- [Task goal] Reproduce each entry below exactly, without omitting any.

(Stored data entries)
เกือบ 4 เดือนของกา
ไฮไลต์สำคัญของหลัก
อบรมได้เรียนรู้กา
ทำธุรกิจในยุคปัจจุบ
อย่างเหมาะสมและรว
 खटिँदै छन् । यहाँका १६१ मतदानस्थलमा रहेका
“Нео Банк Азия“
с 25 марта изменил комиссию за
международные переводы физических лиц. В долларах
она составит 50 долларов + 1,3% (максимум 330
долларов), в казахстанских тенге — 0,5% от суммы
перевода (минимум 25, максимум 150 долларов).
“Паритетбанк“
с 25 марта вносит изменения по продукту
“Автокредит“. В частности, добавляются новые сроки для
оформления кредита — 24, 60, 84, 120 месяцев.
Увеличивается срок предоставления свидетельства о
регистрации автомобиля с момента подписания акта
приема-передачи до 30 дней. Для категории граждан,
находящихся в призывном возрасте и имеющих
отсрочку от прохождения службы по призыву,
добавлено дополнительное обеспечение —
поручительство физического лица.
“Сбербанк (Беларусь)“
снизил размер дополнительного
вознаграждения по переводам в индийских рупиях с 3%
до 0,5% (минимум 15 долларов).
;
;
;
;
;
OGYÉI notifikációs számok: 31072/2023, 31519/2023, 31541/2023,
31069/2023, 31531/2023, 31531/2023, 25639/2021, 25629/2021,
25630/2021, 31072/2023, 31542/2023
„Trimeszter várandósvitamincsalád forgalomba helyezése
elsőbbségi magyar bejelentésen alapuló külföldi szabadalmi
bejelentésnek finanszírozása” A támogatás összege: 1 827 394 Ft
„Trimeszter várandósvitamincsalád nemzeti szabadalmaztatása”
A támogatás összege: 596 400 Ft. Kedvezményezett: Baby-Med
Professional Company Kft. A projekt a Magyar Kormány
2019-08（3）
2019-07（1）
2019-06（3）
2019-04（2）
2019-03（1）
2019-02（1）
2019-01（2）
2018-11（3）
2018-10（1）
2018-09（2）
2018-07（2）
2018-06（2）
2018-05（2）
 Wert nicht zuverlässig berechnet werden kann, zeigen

- [Solution for this exercise]
เกือบ 4 เดือนของกา
ไฮไลต์สำคัญของหลัก
อบรมได้เรียนรู้กา
ทำธุรกิจในยุคปัจจุบ
อย่างเหมาะสมและรว
 खटिँदै छन् । यहाँका १६१ मतदानस्थलमा रहेका
“Нео Банк Азия“
с 25 марта изменил комиссию за
международные переводы физических лиц. В долларах
она составит 50 долларов + 1,3% (максимум 330
долларов), в казахстанских тенге — 0,5% от суммы
перевода (минимум 25, максимум 150 долларов).
“Паритетбанк“
с 25 марта вносит изменения по продукту
“Автокредит“. В частности, добавляются новые сроки для
оформления кредита — 24, 60, 84, 120 месяцев.
Увеличивается срок предоставления свидетельства о
регистрации автомобиля с момента подписания акта
приема-передачи до 30 дней. Для категории граждан,
находящихся в призывном возрасте и имеющих
отсрочку от прохождения службы по призыву,
добавлено дополнительное обеспечение —
поручительство физического лица.
“Сбербанк (Беларусь)“
снизил размер дополнительного
вознаграждения по переводам в индийских рупиях с 3%
до 0,5% (минимум 15 долларов).
;
;
;
;
;
OGYÉI notifikációs számok: 31072/2023, 31519/2023, 31541/2023,
31069/2023, 31531/2023, 31531/2023, 25639/2021, 25629/2021,
25630/2021, 31072/2023, 31542/2023
„Trimeszter várandósvitamincsalád forgalomba helyezése
elsőbbségi magyar bejelentésen alapuló külföldi szabadalmi
bejelentésnek finanszírozása” A támogatás összege: 1 827 394 Ft
„Trimeszter várandósvitamincsalád nemzeti szabadalmaztatása”
A támogatás összege: 596 400 Ft. Kedvezményezett: Baby-Med
Professional Company Kft. A projekt a Magyar Kormány
2019-08（3）
2019-07（1）
2019-06（3）
2019-04（2）
2019-03（1）
2019-02（1）
2019-01（2）
2018-11（3）
2018-10（1）
2018-09（2）
2018-07（2）
2018-06（2）
2018-05（2）
 Wert nicht zuverlässig berechnet werden kann, zeigen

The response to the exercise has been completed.